Offset vs Cursor Pagination in Laravel [In-Depth Guide]



Recently, I made a pull request on Github to add cursor pagination to Laravel. This Laravel feature will be released today! This post describes both offset and cursor pagination strategies, and describes which one to use depending on your use case.

Offset Pagination

Offset pagination is one of the most widely used pagination techniques in the world today. Laravel’s paginate and simplePaginate methods on the Eloquent and database query builder classes use offset pagination under the hood.

Consider the following Laravel code to paginate the users table:

use App\Models\User;

$users = User::orderBy('id')->simplePaginate(10);

Under the hood, offset pagination fires a query that uses the offset clause. For example, here’s the query fired if you were to visit the 2nd page:

select * from users order by `id` asc limit 10 offset 10;

Cursor Pagination

Cursor pagination is a high performant pagination technique often used for large data-sets, infinite scrolling and APIs (more on that later). Today’s Laravel release adds the cursorPaginate method to the Eloquent and database query builder classes, which uses cursor pagination under the hood.

Here’s how we can cursor paginate the users table in Laravel:

use App\Models\User;

$users = User::orderBy('id')->cursorPaginate(10);

The code is exactly the same way as simplePaginate, except that it fires a different query. Here’s the query fired by cursor pagination if you were to visit the 2nd page:

select * from users where `id` > 10 order by `id` asc limit 10;

The main difference between offset and cursor pagination is that offset pagination uses an offset clause while cursor pagination uses a where clause with a comparison operator.

Performance Comparison

Performance Benchmark

Cursor pagination outperforms offset pagination by upto 400X (or even higher)! Shopify’s engineering team performed a benchmark study comparing the performance of both techniques. It’s important to note that to achieve a performance boost using cursor pagination, you should have a database index on the order by column(s).

The reason why cursor pagination outperforms offset pagination is that offset pagination scans through all the previous data. This means that an offset of 100,000 records would have the database still scan through those 100,000 records. On the other hand, cursor pagination can skip to the right record immediately if a database index is setup on the order by column(s).

Duplicated Or Missing Content

A common issue with offset pagination is duplicated or missing content, especially for data-sets with high write frequencies. This issue occurs when one or more records on a previous page are either inserted or deleted.

Since the offset SQL construct basically skips a number of records, as soon as there are inserts or deletes on a previous page, offset pagination starts show duplicate records or misses records.

Consider the following example. Let’s say we visit the first page containing 10 items. After that, there’s a new row inserted on a previous page. Now, when we visit the next page, we will see a duplicated record as shown in the diagram below. Similarly, if there’s a delete on a previous page, offset pagination will skip a record.

So, offset pagination isn’t suitable for rapidly changing data-sets. Cursor pagination circumvents this issue because the query fired uses a where clause such as where id > 10. So, even if a new row is inserted or deleted, it will not show any duplicate records or miss any records.

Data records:

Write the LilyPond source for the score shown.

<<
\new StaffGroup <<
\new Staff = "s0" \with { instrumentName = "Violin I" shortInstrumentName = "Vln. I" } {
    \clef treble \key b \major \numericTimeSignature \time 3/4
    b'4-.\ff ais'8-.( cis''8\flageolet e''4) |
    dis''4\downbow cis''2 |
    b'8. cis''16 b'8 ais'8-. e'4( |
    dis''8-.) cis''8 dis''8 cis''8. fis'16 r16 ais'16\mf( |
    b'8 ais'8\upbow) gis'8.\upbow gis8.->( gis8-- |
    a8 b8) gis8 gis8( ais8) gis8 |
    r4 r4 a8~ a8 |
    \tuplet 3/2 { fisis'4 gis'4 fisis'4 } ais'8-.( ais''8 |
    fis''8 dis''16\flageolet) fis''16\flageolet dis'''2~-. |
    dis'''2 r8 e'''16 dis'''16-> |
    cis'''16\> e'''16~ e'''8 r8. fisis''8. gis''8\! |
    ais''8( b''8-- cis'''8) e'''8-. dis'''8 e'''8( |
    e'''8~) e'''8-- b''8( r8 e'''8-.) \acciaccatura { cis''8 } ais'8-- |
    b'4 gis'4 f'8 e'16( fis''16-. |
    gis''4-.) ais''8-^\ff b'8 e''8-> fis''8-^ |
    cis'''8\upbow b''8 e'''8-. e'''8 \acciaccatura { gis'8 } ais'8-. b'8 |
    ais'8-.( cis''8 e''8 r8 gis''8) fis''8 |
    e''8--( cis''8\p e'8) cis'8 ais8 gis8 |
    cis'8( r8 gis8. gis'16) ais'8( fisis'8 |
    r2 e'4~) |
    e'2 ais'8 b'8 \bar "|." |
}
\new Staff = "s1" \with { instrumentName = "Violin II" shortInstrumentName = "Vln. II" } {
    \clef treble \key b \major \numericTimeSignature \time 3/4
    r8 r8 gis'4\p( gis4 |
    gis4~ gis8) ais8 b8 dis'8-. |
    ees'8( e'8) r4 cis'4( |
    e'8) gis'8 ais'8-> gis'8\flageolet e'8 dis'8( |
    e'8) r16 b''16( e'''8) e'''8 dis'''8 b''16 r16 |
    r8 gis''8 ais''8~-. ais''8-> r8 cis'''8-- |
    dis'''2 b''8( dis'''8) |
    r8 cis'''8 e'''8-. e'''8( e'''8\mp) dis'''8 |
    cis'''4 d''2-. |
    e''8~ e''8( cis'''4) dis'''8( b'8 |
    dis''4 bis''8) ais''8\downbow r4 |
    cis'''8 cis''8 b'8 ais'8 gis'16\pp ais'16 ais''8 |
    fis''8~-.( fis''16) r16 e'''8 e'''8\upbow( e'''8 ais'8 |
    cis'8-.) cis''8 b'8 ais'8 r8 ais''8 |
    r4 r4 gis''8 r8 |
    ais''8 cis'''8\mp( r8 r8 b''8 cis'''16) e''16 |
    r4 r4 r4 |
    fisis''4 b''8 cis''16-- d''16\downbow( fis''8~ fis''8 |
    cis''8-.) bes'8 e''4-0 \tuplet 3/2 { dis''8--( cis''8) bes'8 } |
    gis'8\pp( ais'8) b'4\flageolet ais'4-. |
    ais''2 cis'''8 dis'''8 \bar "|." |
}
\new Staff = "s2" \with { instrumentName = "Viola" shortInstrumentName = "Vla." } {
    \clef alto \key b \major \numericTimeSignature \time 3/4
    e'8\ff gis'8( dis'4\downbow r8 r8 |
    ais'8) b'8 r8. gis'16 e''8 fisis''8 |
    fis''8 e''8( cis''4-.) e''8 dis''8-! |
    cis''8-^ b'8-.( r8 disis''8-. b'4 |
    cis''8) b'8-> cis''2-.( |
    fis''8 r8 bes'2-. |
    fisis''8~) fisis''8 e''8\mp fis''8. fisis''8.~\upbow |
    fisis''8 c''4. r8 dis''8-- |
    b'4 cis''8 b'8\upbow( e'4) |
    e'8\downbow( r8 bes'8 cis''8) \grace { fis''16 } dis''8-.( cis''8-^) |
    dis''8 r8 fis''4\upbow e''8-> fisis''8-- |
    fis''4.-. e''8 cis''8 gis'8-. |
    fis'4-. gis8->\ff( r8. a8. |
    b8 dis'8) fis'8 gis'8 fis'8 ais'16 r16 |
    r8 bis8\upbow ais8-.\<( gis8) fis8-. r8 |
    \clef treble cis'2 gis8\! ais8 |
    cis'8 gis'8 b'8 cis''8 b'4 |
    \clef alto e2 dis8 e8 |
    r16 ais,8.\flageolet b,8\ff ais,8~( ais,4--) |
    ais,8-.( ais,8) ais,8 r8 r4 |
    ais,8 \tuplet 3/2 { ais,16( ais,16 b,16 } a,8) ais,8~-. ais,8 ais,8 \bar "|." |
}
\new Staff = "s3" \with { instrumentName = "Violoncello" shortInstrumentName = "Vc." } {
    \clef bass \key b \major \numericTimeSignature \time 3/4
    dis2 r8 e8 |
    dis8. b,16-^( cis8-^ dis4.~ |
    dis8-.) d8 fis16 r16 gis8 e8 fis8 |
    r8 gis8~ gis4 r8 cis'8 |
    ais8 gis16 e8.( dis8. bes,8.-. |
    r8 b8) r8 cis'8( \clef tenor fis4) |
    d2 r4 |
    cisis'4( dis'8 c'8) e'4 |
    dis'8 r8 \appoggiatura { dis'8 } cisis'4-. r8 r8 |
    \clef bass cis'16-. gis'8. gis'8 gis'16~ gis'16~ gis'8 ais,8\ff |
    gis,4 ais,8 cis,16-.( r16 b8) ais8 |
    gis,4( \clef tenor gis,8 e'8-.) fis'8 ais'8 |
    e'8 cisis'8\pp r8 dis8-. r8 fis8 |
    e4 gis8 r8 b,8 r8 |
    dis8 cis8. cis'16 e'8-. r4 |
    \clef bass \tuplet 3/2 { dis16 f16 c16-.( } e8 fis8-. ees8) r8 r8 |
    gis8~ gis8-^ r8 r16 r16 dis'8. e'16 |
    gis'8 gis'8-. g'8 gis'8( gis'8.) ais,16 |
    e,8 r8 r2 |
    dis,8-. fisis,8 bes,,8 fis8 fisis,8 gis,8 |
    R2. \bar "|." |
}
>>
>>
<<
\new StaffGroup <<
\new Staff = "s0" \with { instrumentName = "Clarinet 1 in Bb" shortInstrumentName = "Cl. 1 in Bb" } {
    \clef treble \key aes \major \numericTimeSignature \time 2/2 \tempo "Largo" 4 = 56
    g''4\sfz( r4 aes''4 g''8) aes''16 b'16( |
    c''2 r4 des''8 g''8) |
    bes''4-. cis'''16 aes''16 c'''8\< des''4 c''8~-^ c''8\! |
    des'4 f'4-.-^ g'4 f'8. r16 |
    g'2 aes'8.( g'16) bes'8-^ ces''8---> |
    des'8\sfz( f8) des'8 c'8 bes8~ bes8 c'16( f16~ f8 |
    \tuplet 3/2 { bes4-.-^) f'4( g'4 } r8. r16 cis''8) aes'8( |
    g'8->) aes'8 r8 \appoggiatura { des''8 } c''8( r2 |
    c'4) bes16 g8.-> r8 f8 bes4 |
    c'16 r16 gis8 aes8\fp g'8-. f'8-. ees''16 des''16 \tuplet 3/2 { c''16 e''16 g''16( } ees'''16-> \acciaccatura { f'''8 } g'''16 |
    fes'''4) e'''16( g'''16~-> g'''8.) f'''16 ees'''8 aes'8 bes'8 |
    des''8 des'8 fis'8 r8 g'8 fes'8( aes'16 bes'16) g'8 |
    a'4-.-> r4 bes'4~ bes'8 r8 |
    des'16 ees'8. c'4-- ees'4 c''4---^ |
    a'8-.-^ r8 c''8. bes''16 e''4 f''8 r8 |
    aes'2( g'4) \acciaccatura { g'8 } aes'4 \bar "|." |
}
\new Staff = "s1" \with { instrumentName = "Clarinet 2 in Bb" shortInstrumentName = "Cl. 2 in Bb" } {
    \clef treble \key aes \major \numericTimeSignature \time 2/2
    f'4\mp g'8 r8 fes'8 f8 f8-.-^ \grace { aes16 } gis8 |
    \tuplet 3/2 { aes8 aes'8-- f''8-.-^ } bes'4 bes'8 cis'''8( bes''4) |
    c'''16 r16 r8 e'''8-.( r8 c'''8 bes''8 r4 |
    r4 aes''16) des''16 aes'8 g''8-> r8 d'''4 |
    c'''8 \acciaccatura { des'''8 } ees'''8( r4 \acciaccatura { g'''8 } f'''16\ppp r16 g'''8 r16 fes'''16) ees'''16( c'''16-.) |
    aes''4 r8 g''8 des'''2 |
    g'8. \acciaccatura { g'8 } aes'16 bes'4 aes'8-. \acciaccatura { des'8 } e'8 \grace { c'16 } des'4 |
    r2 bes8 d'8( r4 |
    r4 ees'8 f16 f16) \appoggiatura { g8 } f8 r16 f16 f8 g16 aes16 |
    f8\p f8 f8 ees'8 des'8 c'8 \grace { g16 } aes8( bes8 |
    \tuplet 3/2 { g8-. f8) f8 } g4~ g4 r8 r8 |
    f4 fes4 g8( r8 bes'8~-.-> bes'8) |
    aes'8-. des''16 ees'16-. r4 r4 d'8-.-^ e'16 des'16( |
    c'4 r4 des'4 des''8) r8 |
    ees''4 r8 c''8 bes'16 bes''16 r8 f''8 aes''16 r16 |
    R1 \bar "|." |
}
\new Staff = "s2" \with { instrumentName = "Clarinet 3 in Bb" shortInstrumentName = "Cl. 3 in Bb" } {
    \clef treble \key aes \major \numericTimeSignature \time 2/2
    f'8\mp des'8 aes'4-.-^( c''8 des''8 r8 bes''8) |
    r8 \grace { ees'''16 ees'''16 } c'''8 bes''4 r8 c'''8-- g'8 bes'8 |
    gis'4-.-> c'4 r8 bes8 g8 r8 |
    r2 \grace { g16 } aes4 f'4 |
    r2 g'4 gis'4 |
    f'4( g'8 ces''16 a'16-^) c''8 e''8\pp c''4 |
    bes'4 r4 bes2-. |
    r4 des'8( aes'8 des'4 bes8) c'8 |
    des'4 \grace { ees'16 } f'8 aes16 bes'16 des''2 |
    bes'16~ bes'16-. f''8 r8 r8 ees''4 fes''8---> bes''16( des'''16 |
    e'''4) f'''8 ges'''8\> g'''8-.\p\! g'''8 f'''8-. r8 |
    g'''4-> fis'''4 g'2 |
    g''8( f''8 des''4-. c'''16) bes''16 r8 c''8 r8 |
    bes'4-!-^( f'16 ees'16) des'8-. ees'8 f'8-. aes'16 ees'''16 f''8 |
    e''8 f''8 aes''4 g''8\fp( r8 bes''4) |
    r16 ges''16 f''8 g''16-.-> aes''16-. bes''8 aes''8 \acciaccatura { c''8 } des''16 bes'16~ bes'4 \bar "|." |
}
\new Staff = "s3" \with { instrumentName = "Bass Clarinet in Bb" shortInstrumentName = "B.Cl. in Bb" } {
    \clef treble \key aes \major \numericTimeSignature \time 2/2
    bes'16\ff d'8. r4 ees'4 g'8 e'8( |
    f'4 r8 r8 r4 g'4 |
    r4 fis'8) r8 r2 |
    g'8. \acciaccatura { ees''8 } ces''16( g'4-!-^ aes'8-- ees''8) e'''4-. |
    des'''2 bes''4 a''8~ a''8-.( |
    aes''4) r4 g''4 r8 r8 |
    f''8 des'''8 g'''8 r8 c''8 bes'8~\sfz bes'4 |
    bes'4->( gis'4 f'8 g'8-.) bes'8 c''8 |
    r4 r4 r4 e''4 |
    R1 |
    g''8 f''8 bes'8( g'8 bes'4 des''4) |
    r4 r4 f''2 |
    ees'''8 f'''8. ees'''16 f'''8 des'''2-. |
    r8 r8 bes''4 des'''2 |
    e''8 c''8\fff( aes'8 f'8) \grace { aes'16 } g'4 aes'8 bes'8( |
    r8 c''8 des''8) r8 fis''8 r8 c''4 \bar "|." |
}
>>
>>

YOUR INSTRUCTIONS -
Decide whether each statement below agrees with the pagination guide, answering yes or no and quoting the deciding words of the guide.
1. Laravel's simplePaginate method uses offset pagination.
2. Cursor pagination gives a performance boost whether or not the order by column has a database index.
3. Offset pagination relies on a where clause with a comparison operator.

SOLUTION TO THIS PROBLEM -
1. Yes: "Laravel’s paginate and simplePaginate methods on the Eloquent and database query builder classes use offset pagination under the hood."
2. No: "It’s important to note that to achieve a performance boost using cursor pagination, you should have a database index on the order by column(s)."
3. No: "offset pagination uses an offset clause while cursor pagination uses a where clause with a comparison operator."